En fin de compte, Carl Béchard estime que la pièce est pour ainsi dire dotée d’une portée sociale: "Je pense que c’est une des volontés de l’auteur. Les gens qui ont des TOC doivent éviter les sources de stress, de culpabilité ou même de honte. Il faut aussi qu’ils puissent en parler. Dans la pièce, c’est exactement ce que font les personnages: ils brisent la solitude, parlent à des gens qui vivent une situation différente mais en même temps semblable à la leur. L’idée, en fait, c’est de dédramatiser et d’apprécier les moindres améliorations, aussi petites soient-elles. De toute manière, la guérison totale est probablement un leurre, une obsession qui s’ajoute aux autres. Qui sait, peut-être que la pièce va inciter des gens à entreprendre une action, à faire quelque chose pour améliorer leur situation."
JOUER LES TOQUÉS
Dans Toc toc, Pascale Montpetit incarne Blanche, celle qui a une peur bleue des microbes. Pour elle, la vie sans désinfectant serait un véritable cauchemar. Marcel Leboeuf défend pour sa part le personnage de Vincent, chauffeur de taxi de son état, disons sérieusement obsédé par les chiffres. Additionner, soustraire, multiplier et diviser, il le fait constamment, en toutes situations, c’est plus fort que lui. Personnellement, il vit très bien avec ça. Du moins, c’est ce qu’il dit. En fait, c’est sa femme qui n’en peut plus de le voir compter du matin au soir et probablement même la nuit. Pour le comédien, qui avoue que sa propre fascination pour les dates pourrait devenir obsessionnelle, le rôle de Vincent est de taille. "Sincèrement, je ne pensais pas que ce serait autant de travail. Vraiment, j’avoue que je bûche comme il y a longtemps que je n’ai pas bûché. Parce qu’on est tous en interrelation et très rapidement. En plus, j’ai des tas de chiffres à apprendre. Il faut être présent tout le temps, tout le temps.

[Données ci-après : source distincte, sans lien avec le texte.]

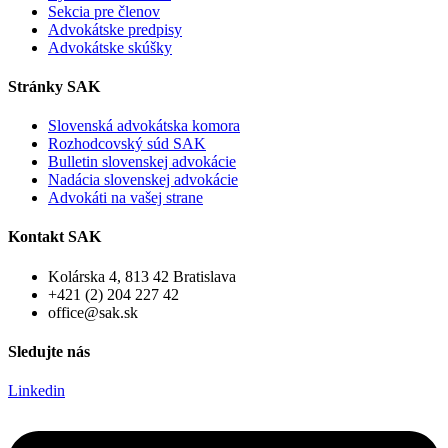
Sekcia pre členov
Advokátske predpisy
Advokátske skúšky
Stránky SAK
Slovenská advokátska komora
Rozhodcovský súd SAK
Bulletin slovenskej advokácie
Nadácia slovenskej advokácie
Advokáti na vašej strane
Kontakt SAK
Kolárska 4, 813 42 Bratislava
+421 (2) 204 227 42
office@sak.sk
Sledujte nás
Linkedin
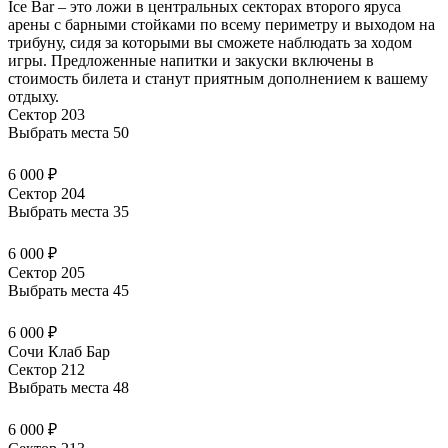
Ice Bar – это ложи в центральных секторах второго яруса
арены с барными стойками по всему периметру и выходом на
трибуну, сидя за которыми вы сможете наблюдать за ходом
игры. Предложенные напитки и закуски
включены в
стоимость билета
и станут приятным дополнением к вашему
отдыху.
Сектор 203
Выбрать места
50
6 000 ₽
Сектор 204
Выбрать места
35
6 000 ₽
Сектор 205
Выбрать места
45
6 000 ₽
Сочи Клаб Бар
Сектор 212
Выбрать места
48
6 000 ₽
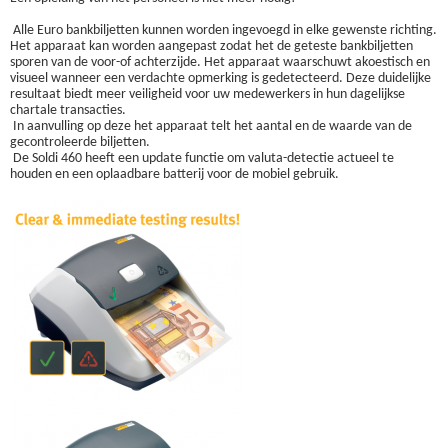
Alle Euro bankbiljetten kunnen worden ingevoegd in elke gewenste richting.
Het apparaat kan worden aangepast zodat het de geteste bankbiljetten
sporen van de voor-of achterzijde. Het apparaat waarschuwt akoestisch en
visueel wanneer een verdachte opmerking is gedetecteerd. Deze duidelijke
resultaat biedt meer veiligheid voor uw medewerkers in hun dagelijkse
chartale transacties.
In aanvulling op deze het apparaat telt het aantal en de waarde van de
gecontroleerde biljetten.
De Soldi 460 heeft een update functie om valuta-detectie actueel te
houden en een oplaadbare batterij voor de mobiel gebruik.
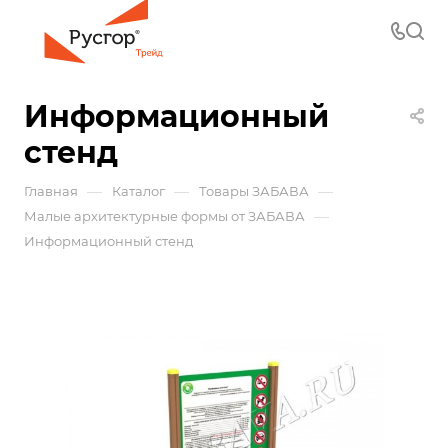
Информационный
стенд
—
—
—
Главная
Каталог
Товары ЗАБАВА
—
Малые архитектурные формы от ЗАБАВА
Информационный стенд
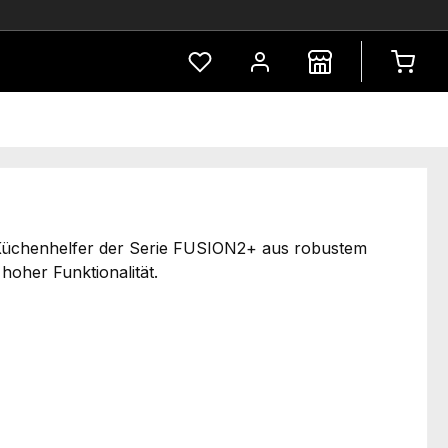
Du hast 0 Produkte auf dem Merkze
 Küchenhelfer der Serie FUSION2+ aus robustem
hoher Funktionalität.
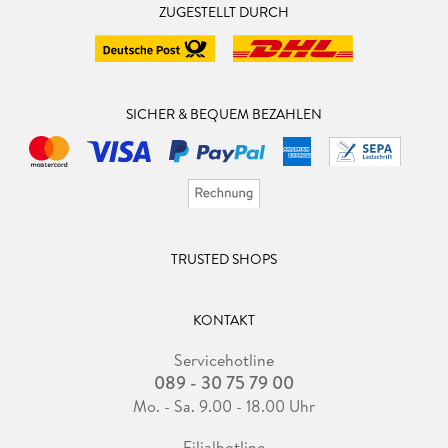
ZUGESTELLT DURCH
SICHER & BEQUEM BEZAHLEN
TRUSTED SHOPS
KONTAKT
Servicehotline
089 - 30 75 79 00
Mo. - Sa. 9.00 - 18.00 Uhr
Filialhotline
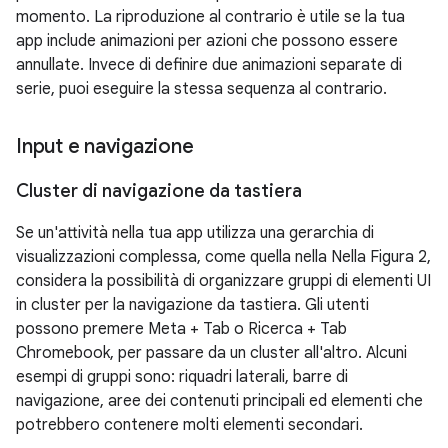
momento. La riproduzione al contrario è utile se la tua
app include animazioni per azioni che possono essere
annullate. Invece di definire due animazioni separate di
serie, puoi eseguire la stessa sequenza al contrario.
Input e navigazione
Cluster di navigazione da tastiera
Se un'attività nella tua app utilizza una gerarchia di
visualizzazioni complessa, come quella nella Nella Figura 2,
considera la possibilità di organizzare gruppi di elementi UI
in cluster per la navigazione da tastiera. Gli utenti
possono premere Meta + Tab o Ricerca + Tab
Chromebook, per passare da un cluster all'altro. Alcuni
esempi di gruppi sono: riquadri laterali, barre di
navigazione, aree dei contenuti principali ed elementi che
potrebbero contenere molti elementi secondari.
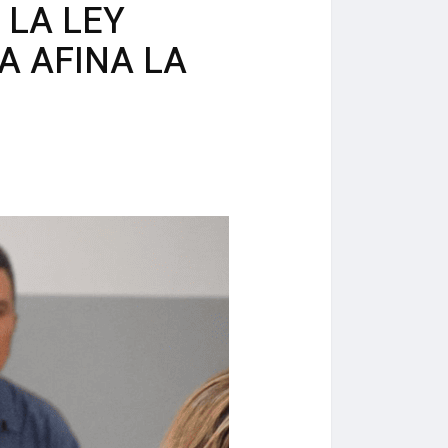
 LA LEY
A AFINA LA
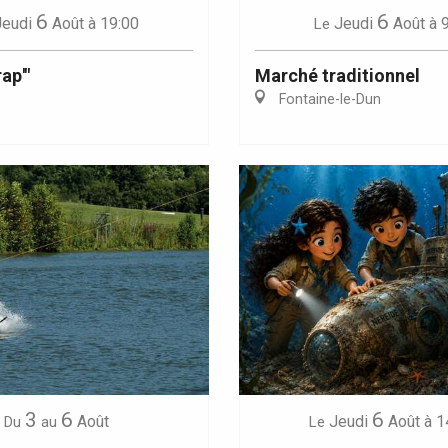
6
6
Jeudi
Août
à 19:00
Jeudi
Août
à 
Le
ap'"
Marché traditionnel
Fontaine-le-Dun
3
6
6
Août
Jeudi
Août
à 1
Du
au
Le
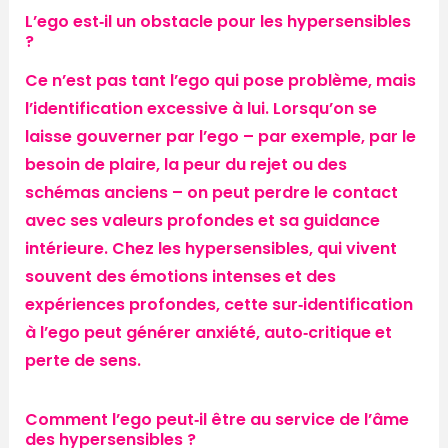
L’ego est‑il un obstacle pour les hypersensibles
?
Ce n’est pas tant l’ego qui pose problème, mais
l’identification excessive à lui. Lorsqu’on se
laisse gouverner par l’ego – par exemple, par le
besoin de plaire, la peur du rejet ou des
schémas anciens – on peut perdre le contact
avec ses valeurs profondes et sa guidance
intérieure. Chez les hypersensibles, qui vivent
souvent des émotions intenses et des
expériences profondes, cette sur‑identification
à l’ego peut générer anxiété, auto‑critique et
perte de sens.
Comment l’ego peut‑il être au service de l’âme
des hypersensibles ?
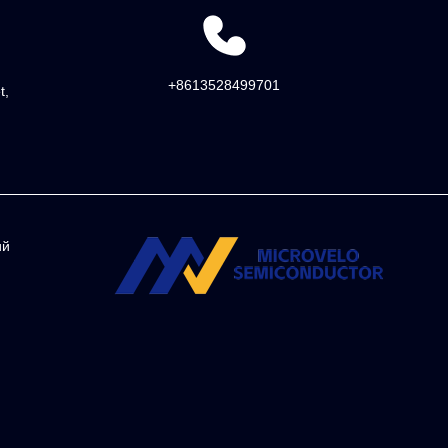
+8613528499701
t,
ий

C’est un spectacle qui va passer très vite pour nous, parce qu’on va être constamment dans l’action. Mais après, j’ai l’impression qu’on ne se couchera pas bien tard." Pascale Montpetit, qui confesse qu’elle a tendance à régulièrement (et peut-être un tantinet obsessionnellement) répertorier ce qui se trouve chez elle, ajoute: "C’est comme si on devait savoir le texte de tout le monde. Les répliques arrivent, c’est comme des francs-tireurs, tu ne sais jamais de quel bord ça va surgir. Disons qu’il n’y a pas vraiment de dialogue au sens traditionnel du terme. C’est quasiment comme du jazz. Toi tu joues de la clarinette, moi je joue de la flûte, l’autre fait la batterie. Chacun apporte sa couleur et, au final, ça fait comme un morceau de musique." Selon la comédienne, il y a quelque chose de Beckett dans la pièce de Baffie. "Comme dans En attendant Godot, on sait très vite ce que sera l’affaire, on comprend qu’il n’y aura pas de rebondissements, pas de suspense comme tel. Ils sont comme des hamsters dans une roue. C’est l’accumulation de tout ça qui devient comique."